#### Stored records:
• • • • • • •

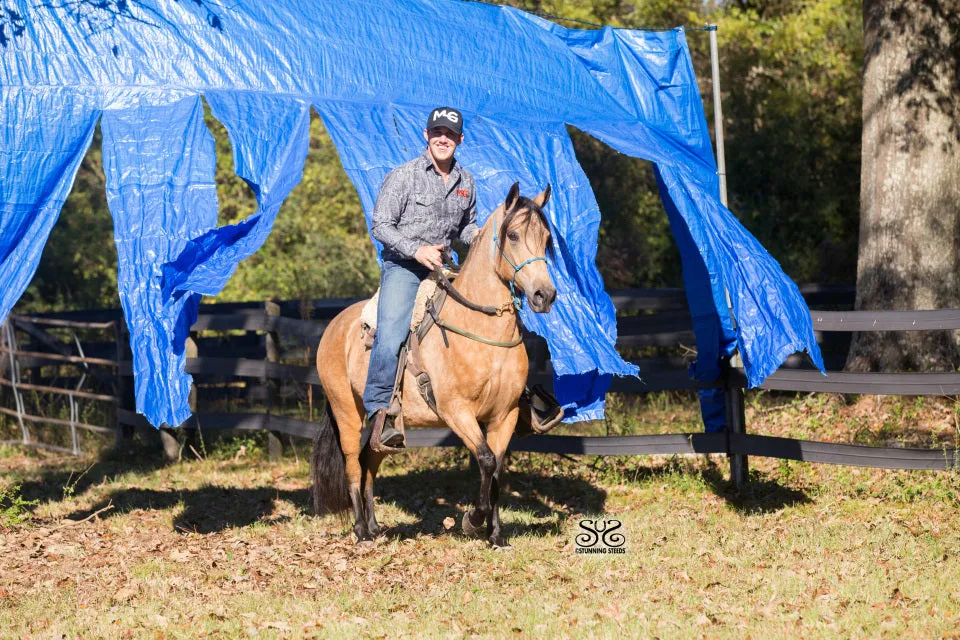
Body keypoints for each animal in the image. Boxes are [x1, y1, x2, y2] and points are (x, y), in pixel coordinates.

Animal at [312, 182, 560, 548]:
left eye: (545, 239)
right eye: (513, 235)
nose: (545, 295)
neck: (481, 333)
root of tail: (334, 326)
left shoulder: (506, 415)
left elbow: (497, 470)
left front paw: (496, 536)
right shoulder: (457, 411)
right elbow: (486, 460)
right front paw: (472, 521)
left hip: (385, 426)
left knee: (371, 460)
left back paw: (374, 526)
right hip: (346, 412)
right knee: (353, 466)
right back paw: (361, 532)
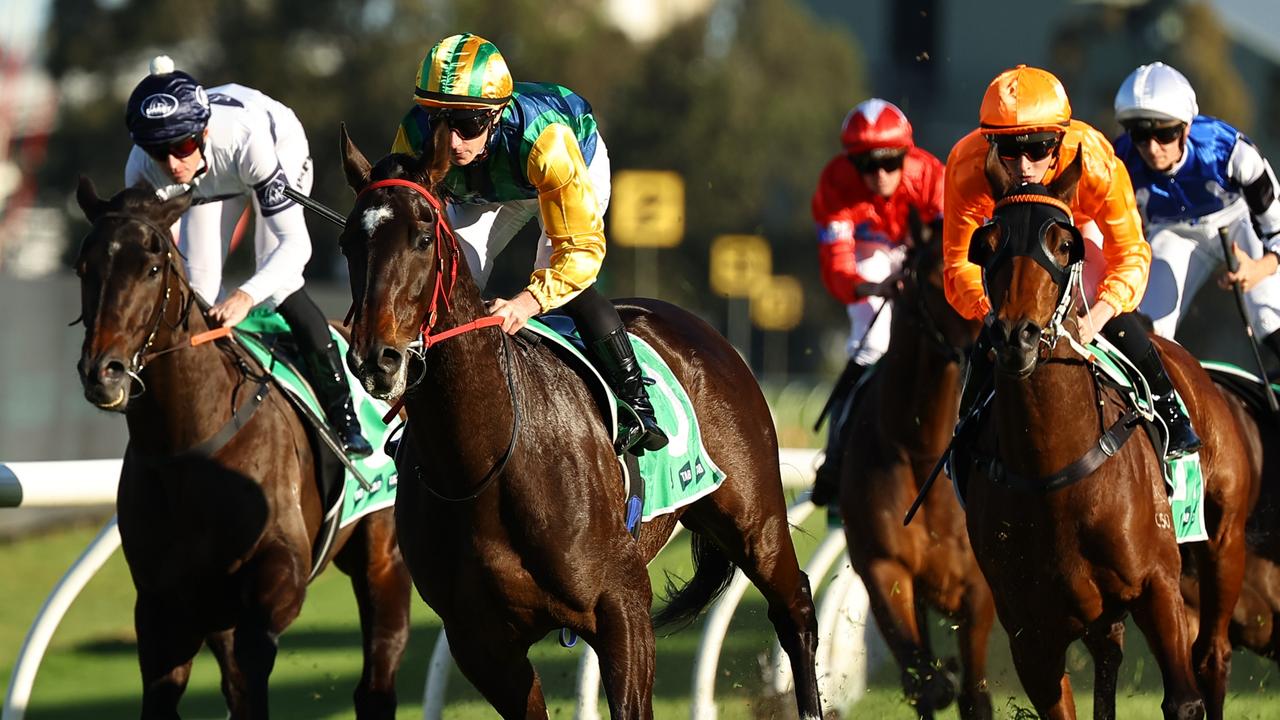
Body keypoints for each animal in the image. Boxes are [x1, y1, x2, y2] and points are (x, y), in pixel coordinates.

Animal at [72, 176, 412, 712]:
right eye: (84, 268)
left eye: (151, 268)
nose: (102, 372)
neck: (191, 447)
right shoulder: (164, 606)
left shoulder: (277, 579)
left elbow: (253, 670)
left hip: (383, 554)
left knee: (376, 678)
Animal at [335, 124, 824, 717]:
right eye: (348, 244)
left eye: (423, 238)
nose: (376, 358)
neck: (485, 462)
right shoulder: (482, 645)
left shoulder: (622, 609)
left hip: (757, 520)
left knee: (794, 607)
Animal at [834, 215, 993, 712]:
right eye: (934, 280)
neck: (920, 450)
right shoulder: (884, 567)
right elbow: (926, 683)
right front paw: (937, 676)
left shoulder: (978, 588)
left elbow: (974, 696)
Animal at [962, 147, 1254, 717]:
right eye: (986, 245)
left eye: (1063, 243)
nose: (1015, 336)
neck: (1052, 470)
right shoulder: (1031, 634)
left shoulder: (1157, 587)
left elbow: (1184, 699)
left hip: (1224, 542)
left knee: (1211, 655)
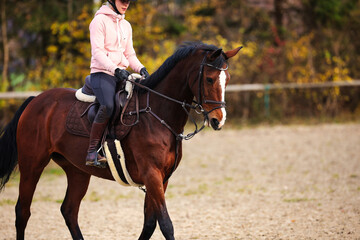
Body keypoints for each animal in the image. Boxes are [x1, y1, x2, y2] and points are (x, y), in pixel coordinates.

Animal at [0, 42, 242, 239]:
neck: (156, 113)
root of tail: (35, 100)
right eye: (209, 79)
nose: (218, 120)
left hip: (77, 171)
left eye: (227, 80)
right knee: (22, 211)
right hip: (32, 165)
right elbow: (166, 225)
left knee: (69, 211)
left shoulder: (161, 178)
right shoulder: (152, 175)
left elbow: (150, 223)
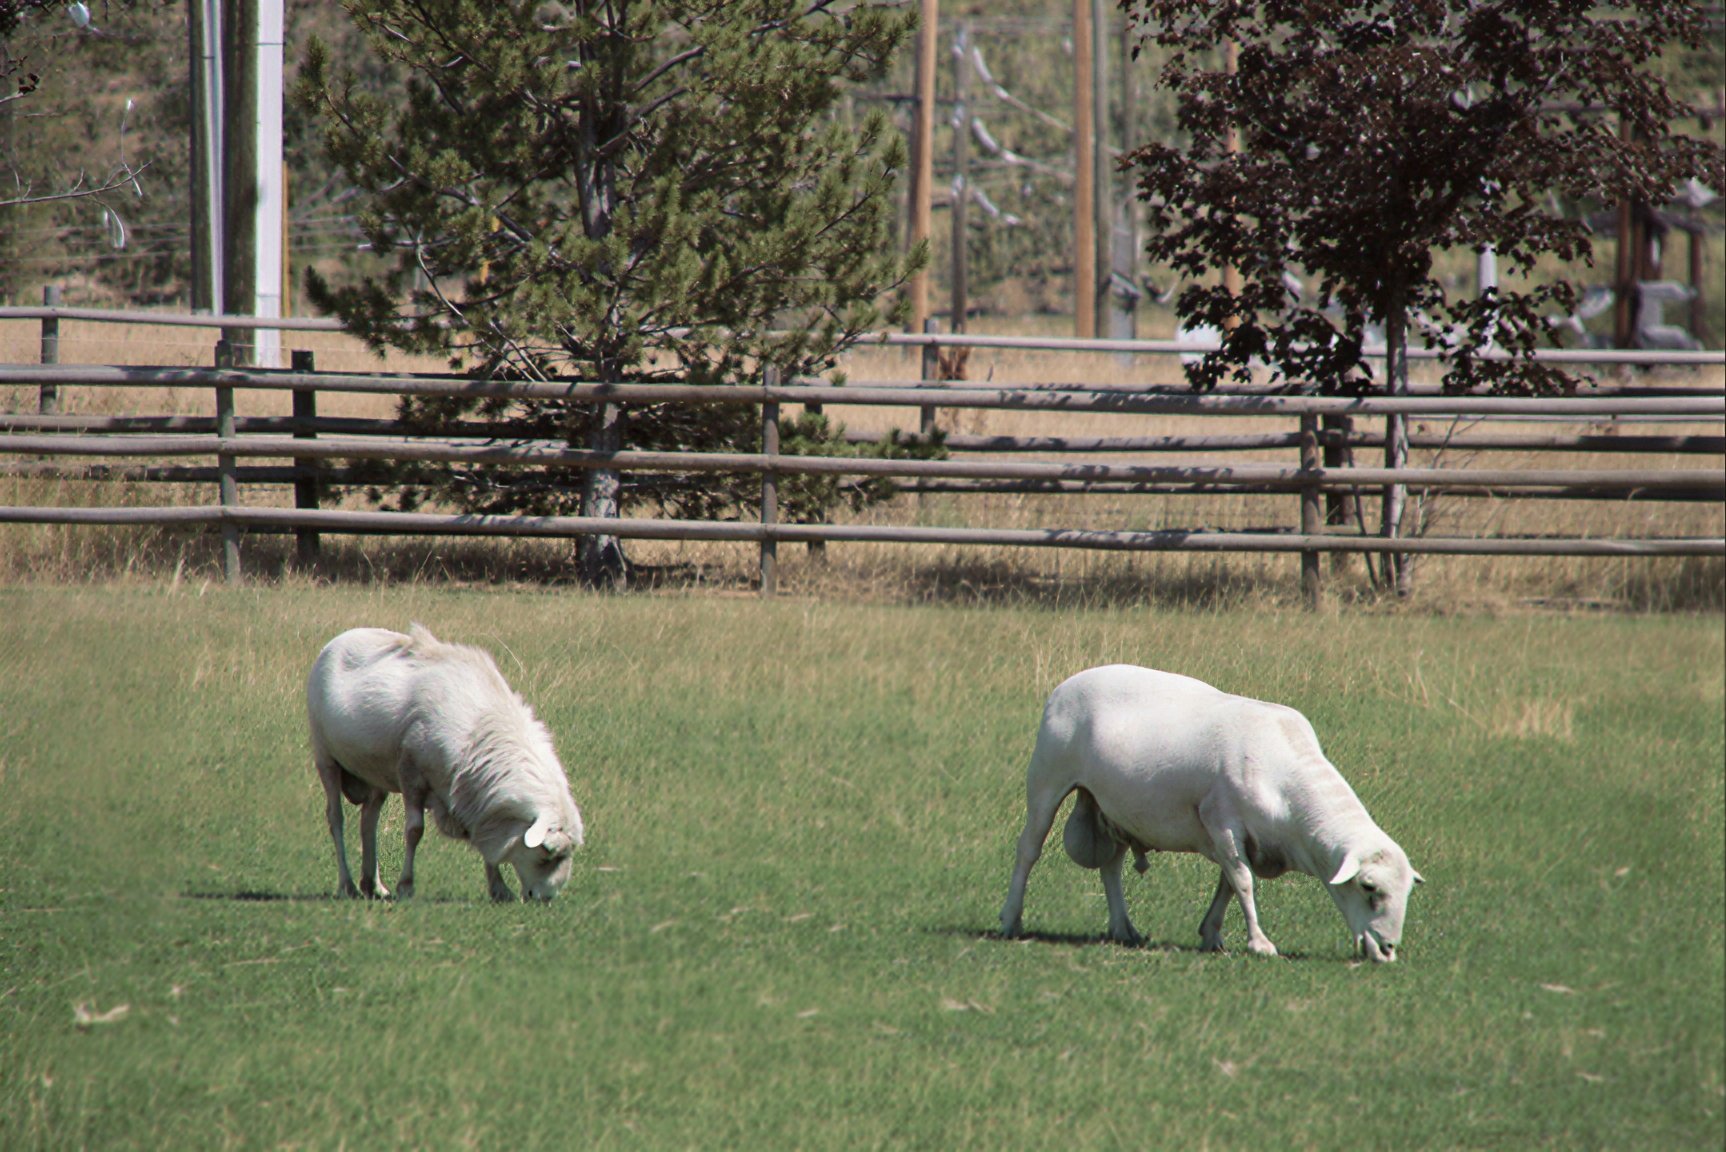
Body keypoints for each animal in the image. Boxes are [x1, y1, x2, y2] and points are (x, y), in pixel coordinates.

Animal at [306, 625, 584, 902]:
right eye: (548, 853)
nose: (546, 899)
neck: (479, 730)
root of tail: (342, 637)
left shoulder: (472, 793)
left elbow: (482, 835)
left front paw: (499, 889)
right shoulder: (412, 774)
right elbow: (414, 831)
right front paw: (406, 886)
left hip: (374, 771)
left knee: (368, 820)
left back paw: (372, 884)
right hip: (325, 757)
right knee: (335, 818)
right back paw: (348, 884)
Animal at [999, 665, 1421, 962]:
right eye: (1369, 888)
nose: (1388, 950)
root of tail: (1067, 683)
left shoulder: (1239, 836)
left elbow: (1228, 884)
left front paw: (1212, 935)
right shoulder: (1223, 821)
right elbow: (1243, 882)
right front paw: (1259, 943)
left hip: (1111, 804)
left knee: (1111, 865)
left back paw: (1123, 928)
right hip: (1047, 779)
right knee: (1028, 851)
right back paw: (1010, 920)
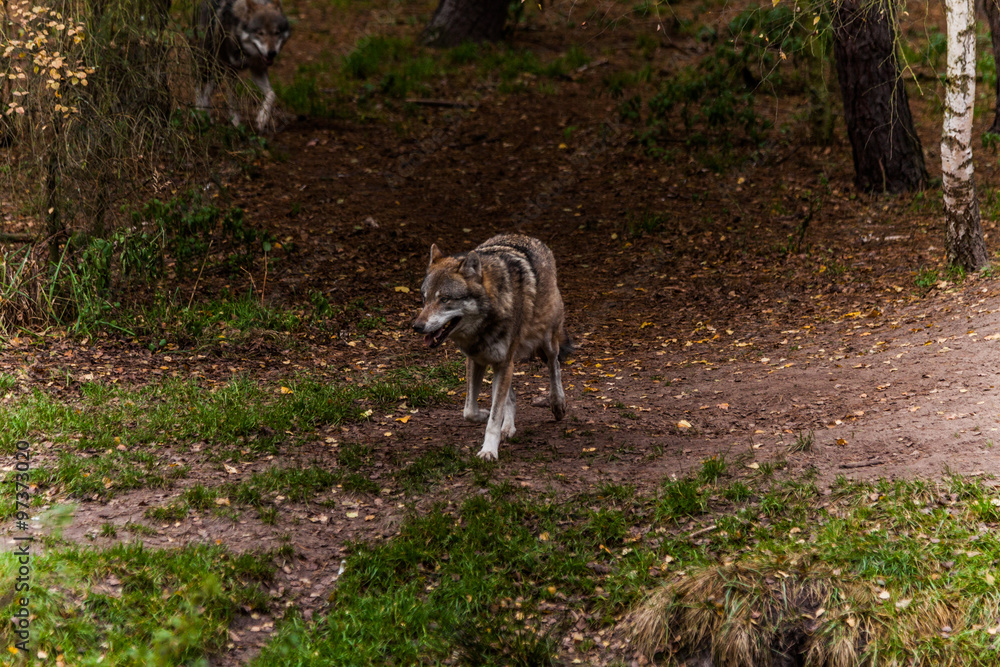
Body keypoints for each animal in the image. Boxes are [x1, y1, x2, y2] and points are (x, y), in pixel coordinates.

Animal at [195, 0, 290, 130]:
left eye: (277, 33)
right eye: (260, 33)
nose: (271, 53)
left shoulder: (258, 70)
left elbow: (271, 94)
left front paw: (262, 119)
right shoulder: (231, 70)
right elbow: (233, 99)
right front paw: (236, 122)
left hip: (218, 72)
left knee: (207, 94)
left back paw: (207, 118)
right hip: (208, 64)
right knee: (199, 86)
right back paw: (198, 114)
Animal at [413, 234, 572, 461]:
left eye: (444, 299)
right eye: (424, 299)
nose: (417, 326)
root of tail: (528, 237)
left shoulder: (503, 363)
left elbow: (494, 417)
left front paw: (488, 450)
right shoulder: (478, 360)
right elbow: (470, 411)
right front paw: (484, 416)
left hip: (547, 340)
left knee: (554, 366)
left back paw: (557, 404)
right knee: (510, 396)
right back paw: (508, 428)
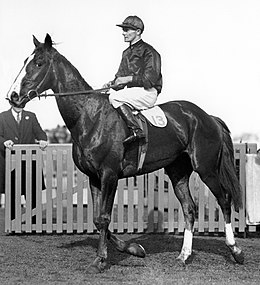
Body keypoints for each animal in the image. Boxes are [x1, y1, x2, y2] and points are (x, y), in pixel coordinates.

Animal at [10, 34, 245, 272]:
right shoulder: (94, 177)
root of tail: (207, 117)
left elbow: (104, 217)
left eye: (39, 63)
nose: (13, 96)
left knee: (225, 200)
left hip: (206, 169)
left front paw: (101, 259)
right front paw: (132, 248)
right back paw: (184, 255)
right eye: (25, 61)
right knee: (189, 209)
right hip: (178, 172)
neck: (89, 116)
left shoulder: (109, 175)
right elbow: (96, 218)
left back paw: (236, 250)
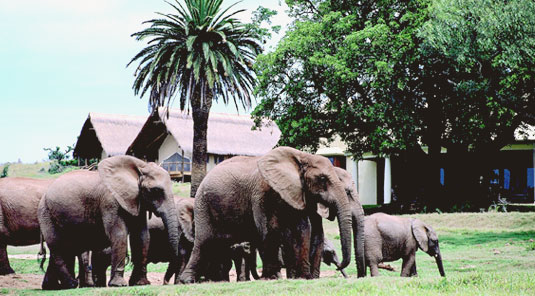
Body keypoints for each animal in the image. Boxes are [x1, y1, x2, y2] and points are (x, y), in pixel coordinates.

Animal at [37, 156, 181, 290]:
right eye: (155, 190)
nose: (166, 283)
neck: (139, 167)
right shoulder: (110, 202)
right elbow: (119, 234)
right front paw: (119, 285)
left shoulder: (136, 200)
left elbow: (142, 236)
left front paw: (141, 284)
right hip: (46, 214)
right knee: (58, 247)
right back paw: (71, 284)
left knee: (65, 248)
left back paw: (52, 287)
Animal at [180, 147, 356, 284]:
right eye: (322, 178)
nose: (339, 267)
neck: (302, 157)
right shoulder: (263, 193)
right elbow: (269, 230)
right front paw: (273, 278)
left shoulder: (295, 193)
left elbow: (303, 230)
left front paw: (303, 277)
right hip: (203, 206)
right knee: (203, 242)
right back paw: (187, 281)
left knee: (217, 245)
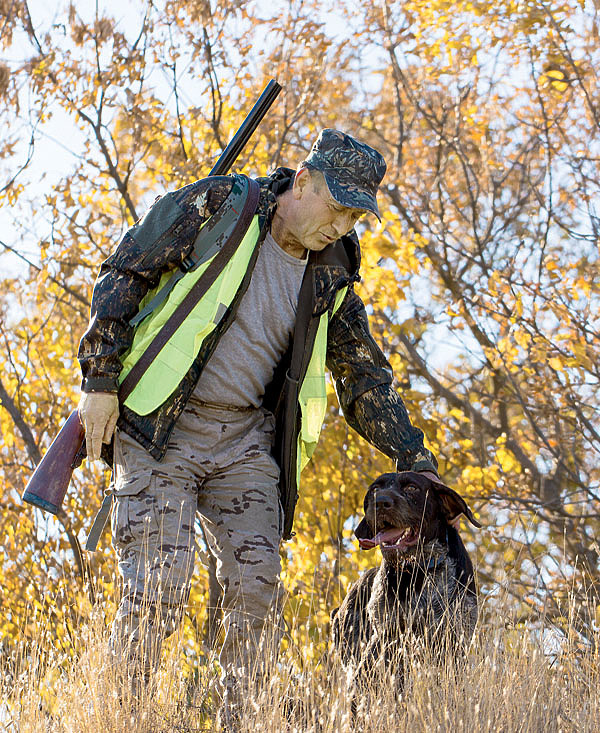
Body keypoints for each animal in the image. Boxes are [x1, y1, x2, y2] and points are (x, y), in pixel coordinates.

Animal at [330, 472, 480, 688]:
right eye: (375, 489)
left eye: (412, 488)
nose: (381, 502)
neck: (419, 570)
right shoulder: (387, 636)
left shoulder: (454, 638)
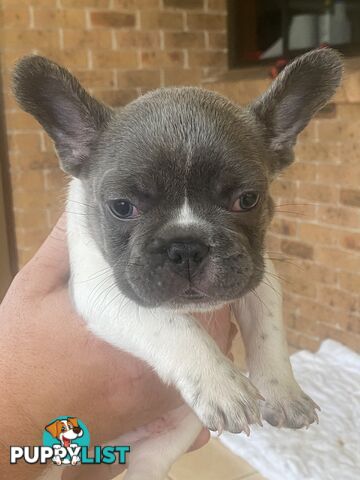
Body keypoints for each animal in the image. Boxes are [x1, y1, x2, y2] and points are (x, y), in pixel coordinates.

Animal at [11, 49, 344, 480]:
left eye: (248, 200)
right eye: (122, 207)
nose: (186, 247)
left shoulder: (259, 276)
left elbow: (269, 331)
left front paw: (283, 392)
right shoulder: (101, 292)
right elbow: (172, 324)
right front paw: (223, 385)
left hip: (181, 425)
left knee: (149, 462)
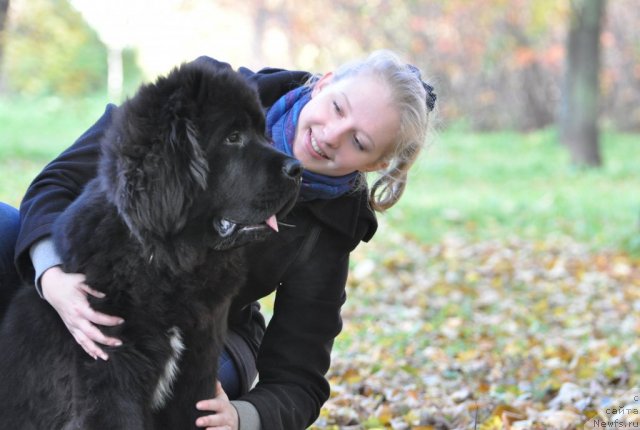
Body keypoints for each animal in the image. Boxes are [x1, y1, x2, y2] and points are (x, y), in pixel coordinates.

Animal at [0, 58, 302, 428]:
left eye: (263, 133)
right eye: (233, 137)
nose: (298, 168)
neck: (168, 264)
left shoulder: (196, 372)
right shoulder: (109, 384)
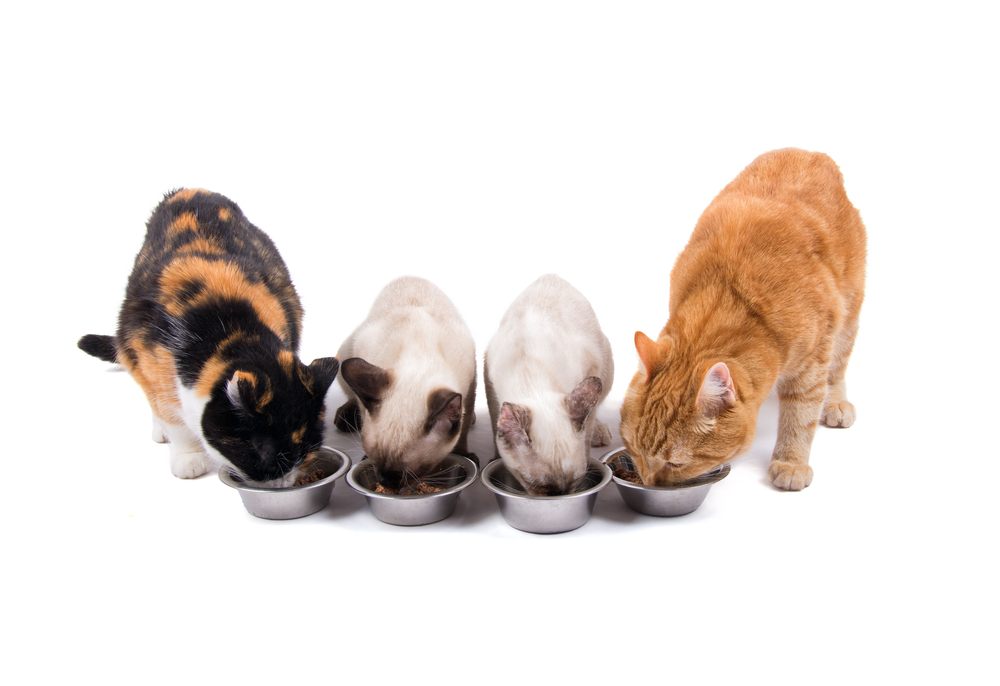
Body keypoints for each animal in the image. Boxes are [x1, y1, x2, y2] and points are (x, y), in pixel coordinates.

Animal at [78, 188, 336, 486]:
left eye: (306, 452)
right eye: (264, 456)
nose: (282, 485)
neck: (233, 333)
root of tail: (189, 190)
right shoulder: (151, 356)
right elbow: (172, 416)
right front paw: (188, 457)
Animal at [334, 276, 478, 492]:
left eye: (418, 471)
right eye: (374, 463)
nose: (386, 482)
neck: (420, 357)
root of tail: (408, 276)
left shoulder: (470, 385)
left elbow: (464, 423)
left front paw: (462, 453)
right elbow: (361, 407)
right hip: (346, 354)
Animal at [482, 276, 612, 498]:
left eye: (575, 483)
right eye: (542, 488)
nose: (560, 497)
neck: (531, 379)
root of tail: (553, 275)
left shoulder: (593, 366)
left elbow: (587, 433)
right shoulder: (488, 378)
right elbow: (493, 422)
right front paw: (495, 457)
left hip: (607, 362)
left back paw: (600, 434)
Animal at [620, 150, 864, 494]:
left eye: (675, 463)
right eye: (634, 448)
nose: (649, 483)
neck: (730, 296)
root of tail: (812, 153)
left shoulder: (812, 363)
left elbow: (801, 415)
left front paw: (792, 462)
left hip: (848, 311)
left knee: (839, 365)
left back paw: (836, 403)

• • • • • • •

#### REQUIRED ACTION:
If a line above holds the string "root", count it; give the final total as the only output.

#### RESULT OF THIS EXERCISE:
10